About the course projects  You should send me the completed project (both as source files and.exe) as well as the texts (or part of them) on which you have already tested the application.  When you send the project I also need your student information – name, Matrikelnr., SKZ.

 Here’s a list of project topics. You can choose one of them or think of something else and send me a proposal for another topic.  About the language – you can create system for any language you understand.

Concordancer Write an application that finds the instances of given words and phrases in a text. The application should also count the instances and give their surrounding context. Match the words with their corresponding POS tags using a ready system (tagger or morphological analyzer), and augment the system with the possibility to search using POS tags: e.g. it should be able to find all occurrences of “followed” + Preposition (any preposition). The output would contain all instances of “followed by”, “followed from..?”, etc.

Tokenizer  Create an application which segments the input text into words, sentences and paragraphs. Use dictionary of abbreviations (it may be quite short and created by you) to handle abbreviations, use also euristics to mark-up numbers and dates.  Use XML to mark-up the tokens.

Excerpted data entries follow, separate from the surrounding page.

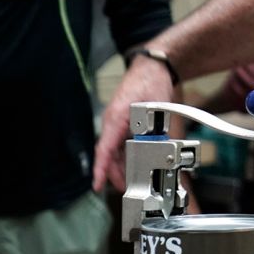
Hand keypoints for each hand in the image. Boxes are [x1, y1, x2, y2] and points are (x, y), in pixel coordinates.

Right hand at [93, 55, 175, 192]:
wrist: (154, 66)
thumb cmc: (151, 80)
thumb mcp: (156, 105)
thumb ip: (153, 127)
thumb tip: (153, 145)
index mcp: (116, 117)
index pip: (105, 149)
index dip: (101, 169)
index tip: (97, 184)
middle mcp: (114, 121)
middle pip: (110, 153)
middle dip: (115, 172)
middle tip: (123, 187)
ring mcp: (119, 121)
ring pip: (116, 149)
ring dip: (122, 164)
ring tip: (130, 178)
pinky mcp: (126, 121)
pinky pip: (122, 142)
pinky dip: (127, 153)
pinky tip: (136, 161)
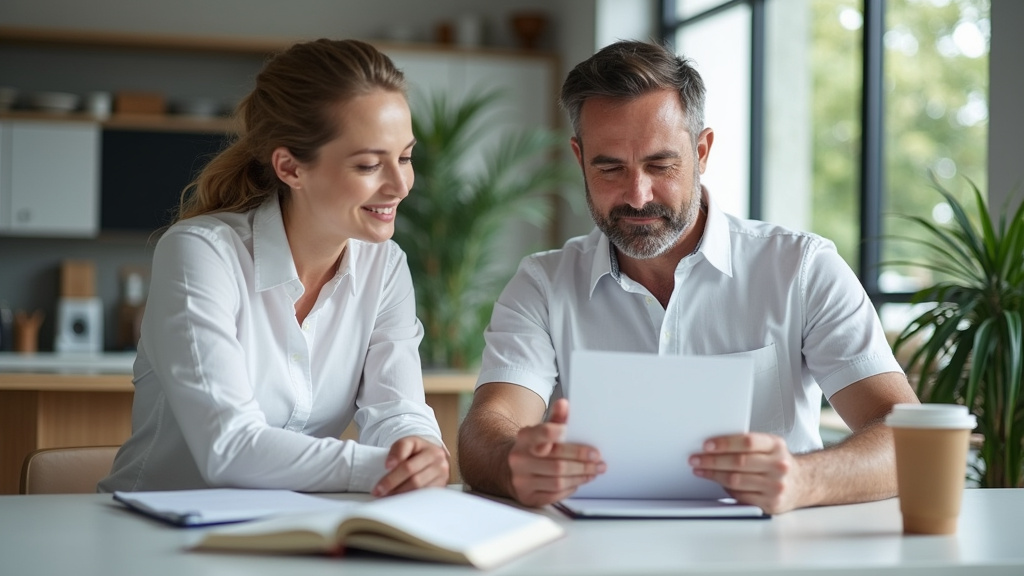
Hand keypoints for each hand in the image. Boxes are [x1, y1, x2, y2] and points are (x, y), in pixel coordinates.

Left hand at [372, 436, 449, 496]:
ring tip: (386, 495)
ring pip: (417, 486)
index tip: (385, 467)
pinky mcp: (441, 486)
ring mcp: (441, 474)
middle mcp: (437, 459)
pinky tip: (400, 499)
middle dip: (392, 482)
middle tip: (378, 490)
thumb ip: (397, 450)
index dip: (396, 458)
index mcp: (426, 446)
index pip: (407, 449)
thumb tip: (390, 466)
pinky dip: (409, 499)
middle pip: (411, 472)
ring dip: (399, 493)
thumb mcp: (407, 444)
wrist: (433, 459)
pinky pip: (423, 496)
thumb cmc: (417, 453)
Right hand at [507, 398, 605, 506]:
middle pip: (557, 462)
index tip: (577, 435)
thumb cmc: (534, 448)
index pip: (543, 433)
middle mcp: (519, 459)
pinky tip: (580, 480)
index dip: (560, 433)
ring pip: (558, 481)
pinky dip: (572, 487)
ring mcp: (522, 480)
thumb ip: (556, 419)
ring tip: (595, 470)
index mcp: (524, 438)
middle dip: (582, 461)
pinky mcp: (529, 496)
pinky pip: (556, 494)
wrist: (511, 469)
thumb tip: (564, 404)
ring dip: (581, 476)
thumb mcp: (542, 431)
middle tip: (597, 458)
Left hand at [689, 433, 803, 513]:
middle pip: (739, 462)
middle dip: (712, 461)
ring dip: (714, 475)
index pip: (747, 442)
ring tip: (700, 470)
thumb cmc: (777, 463)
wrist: (802, 484)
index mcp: (776, 446)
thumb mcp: (769, 447)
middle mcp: (779, 465)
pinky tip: (717, 483)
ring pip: (736, 480)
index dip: (725, 443)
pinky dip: (725, 489)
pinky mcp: (770, 504)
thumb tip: (713, 445)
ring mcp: (776, 486)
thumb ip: (748, 444)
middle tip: (695, 459)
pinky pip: (740, 496)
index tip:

Syntactic parser  The aim is to create an application which parses (assigns syntactic structure to) given textual input. You need to use morphological analyser (POS tagger) - it doesn’t matter which one you will choose. You also need a grammar – you can create it yourself, it should consist of at least 15 rules.

Front-end TTS system  Create dictionary-based front-end TTS system  The system should be able to normalize abbreviations and numbers and assign transcription to the text. Prosodic information should also be provided – that is you need to specify the phrases, sentences and paragraphs and also to indicate questions and exclamations (at least).